Go through the records, and copy each line in which the string "bold" is present.

Segment Open

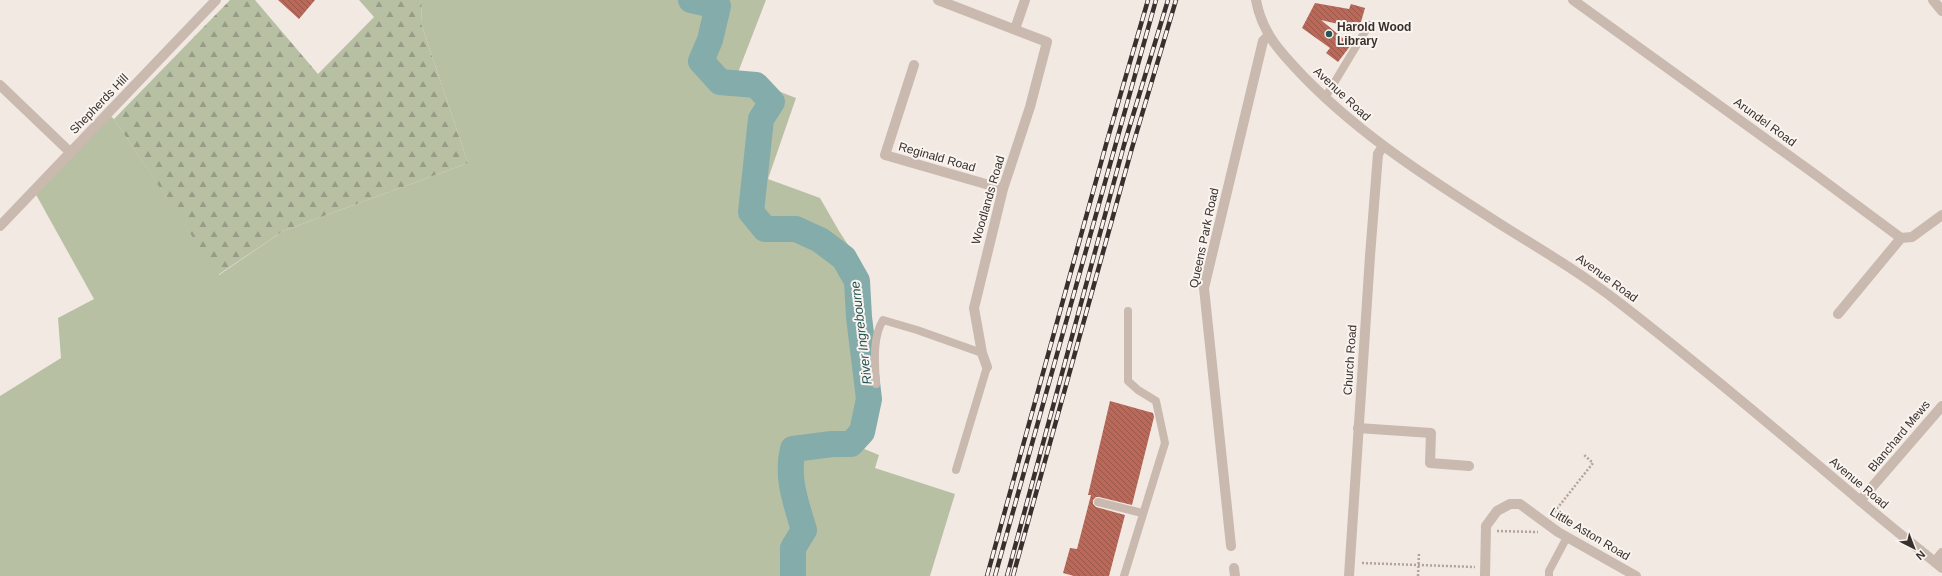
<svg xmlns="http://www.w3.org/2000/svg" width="1942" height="576" viewBox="0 0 1942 576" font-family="Helvetica,sans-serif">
	<defs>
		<pattern id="forest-firs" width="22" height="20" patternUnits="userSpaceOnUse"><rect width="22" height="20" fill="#b8c0a4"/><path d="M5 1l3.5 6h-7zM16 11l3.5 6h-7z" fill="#979c86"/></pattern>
		<pattern id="building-back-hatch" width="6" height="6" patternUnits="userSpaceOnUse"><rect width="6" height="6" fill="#ba6959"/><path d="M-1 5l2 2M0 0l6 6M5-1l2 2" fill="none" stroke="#98574a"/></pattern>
	</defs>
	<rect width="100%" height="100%" fill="#f2e9e3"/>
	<!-- grass -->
	<path fill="#b8c0a4" d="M422,0H766L737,75L796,98L768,179L820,198L839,231L869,277L874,407L870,431L862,448L879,455L875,468L955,494L930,576H0V396L61,358L58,318L94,299L34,191L108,114L114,119L219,275L283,231L468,163L421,23Z"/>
	<!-- forest -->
	<path fill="url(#forest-firs)" d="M230,0H255L318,74L374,17L359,0H422L421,23L468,163L283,231L218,275L114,119Z"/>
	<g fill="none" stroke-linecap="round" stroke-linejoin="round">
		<!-- river -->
		<path stroke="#84acaa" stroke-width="26" d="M691,0L718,6L710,40L701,61L720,82L756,85L772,102L761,119L751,212L765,229H796L820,240L844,258L857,281L859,317L869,399L862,432L851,444H832L793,449C786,477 796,503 804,530L793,548V576"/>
	</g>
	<!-- building -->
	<path fill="url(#building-back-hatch)" d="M278,0H315L299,19Z
		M1315,3L1349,9L1351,4L1365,8L1359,29L1321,20L1351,45L1338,62L1326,53L1330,48L1302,28Z
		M1110,401L1153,413L1154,417L1132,505L1099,497H1096L1093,500V504L1096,507L1125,515L1109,576H1074L1063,573L1070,548L1077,549L1091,495H1088Z"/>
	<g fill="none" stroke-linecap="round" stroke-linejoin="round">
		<!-- path -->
		<path stroke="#b5a39a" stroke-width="2.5" stroke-dasharray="2 2" stroke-linecap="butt" d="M1552,515L1593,463L1583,454
			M1497,531L1538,532
			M1362,563L1475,567
			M1418,576L1419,553"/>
		<!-- service -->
		<path stroke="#c9b9af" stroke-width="8" d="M1325,98L1369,25
			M876,384C875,364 872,338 883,320L917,330L982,353
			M956,470L987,367
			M1098,502L1142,513
			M1124,576L1165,443L1156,401L1138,390L1128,381V311
			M1549,576V571L1567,537"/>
		<!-- minor -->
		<path stroke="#c9b9af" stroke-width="10" d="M938,0L1047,42L1030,107L1003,189L974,308L982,353L987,367
			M1573,0L1816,175L1901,238L1912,237L1942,215
			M1015,29L1025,0
			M914,65L885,155L1003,189
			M0,85L71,153
			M1838,314L1901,238
			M1358,428L1431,433L1430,463L1469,466
			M1860,501L1942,406
			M1231,546L1204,288L1263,41L1268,36
			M1935,562L1942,553
			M1234,568L1235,576
			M1485,576L1486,526L1497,511L1510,504H1520L1558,532L1636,576"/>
		<!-- tertiary -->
		<path stroke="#c9b9af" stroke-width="10" d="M1256,0C1262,34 1282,54 1306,79C1365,139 1437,184 1508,229C1547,253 1585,276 1621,304C1702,367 1780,433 1858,499C1886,523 1914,545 1942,568
			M1933,0L1942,11
			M0,226L216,0
			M1349,576L1370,256L1378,154L1383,146"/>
		<defs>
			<path id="rail" d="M987,576L1107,141L1148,0
				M995,576L1156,0
				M1007,576L1124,145L1168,0
				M1013,576L1132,148L1176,0"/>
		</defs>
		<!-- rail casing -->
		<use href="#rail" stroke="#392f2c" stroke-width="4.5"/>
		<!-- rail -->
		<use href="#rail" stroke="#f9f4ef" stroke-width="3" stroke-dasharray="9" stroke-linecap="butt"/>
	</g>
	<!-- markers -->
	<circle fill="#265656" stroke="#f9f4ef" stroke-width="1.5" cx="1329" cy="34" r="4"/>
	<g text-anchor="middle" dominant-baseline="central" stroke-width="4" stroke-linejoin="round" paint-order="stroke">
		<!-- poi labels -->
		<g font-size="12" font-weight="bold" fill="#392f2c" stroke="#f9f4ef" text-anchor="start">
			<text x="1337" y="27">Harold Wood<tspan x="1337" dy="14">Library</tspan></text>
		</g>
		<!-- street labels -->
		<g font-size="12" fill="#392f2c" stroke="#f9f4ef">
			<text transform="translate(1342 94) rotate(43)">Avenue Road</text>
			<text transform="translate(99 104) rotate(-46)">Shepherds Hill</text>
			<text transform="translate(1765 122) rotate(36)">Arundel Road</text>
			<text transform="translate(937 157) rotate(16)">Reginald Road</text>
			<text transform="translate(988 200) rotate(-74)">Woodlands Road</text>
			<text transform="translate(1204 238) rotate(-78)">Queens Park Road</text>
			<text transform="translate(1607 278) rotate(36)">Avenue Road</text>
			<text transform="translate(1350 360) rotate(-86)">Church Road</text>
			<text transform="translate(1899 436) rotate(-50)">Blanchard Mews</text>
			<text transform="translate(1859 483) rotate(40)">Avenue Road</text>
			<text transform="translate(1590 534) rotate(31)">Little Aston Road</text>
		</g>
		<!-- water labels -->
		<g font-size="13" font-style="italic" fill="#265656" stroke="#f9f4ef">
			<text transform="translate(861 333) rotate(-97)">River Ingrebourne</text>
		</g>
	</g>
	<!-- north arrow -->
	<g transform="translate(1914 548) rotate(138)" stroke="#f9f4ef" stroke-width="3" paint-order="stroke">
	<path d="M0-3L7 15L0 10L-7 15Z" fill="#392f2c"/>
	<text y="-6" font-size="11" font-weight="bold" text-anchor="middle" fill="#392f2c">N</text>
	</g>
</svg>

Segment Closed

__TASK RESPONSE__
		<g font-size="12" font-weight="bold" fill="#392f2c" stroke="#f9f4ef" text-anchor="start">
	<text y="-6" font-size="11" font-weight="bold" text-anchor="middle" fill="#392f2c">N</text>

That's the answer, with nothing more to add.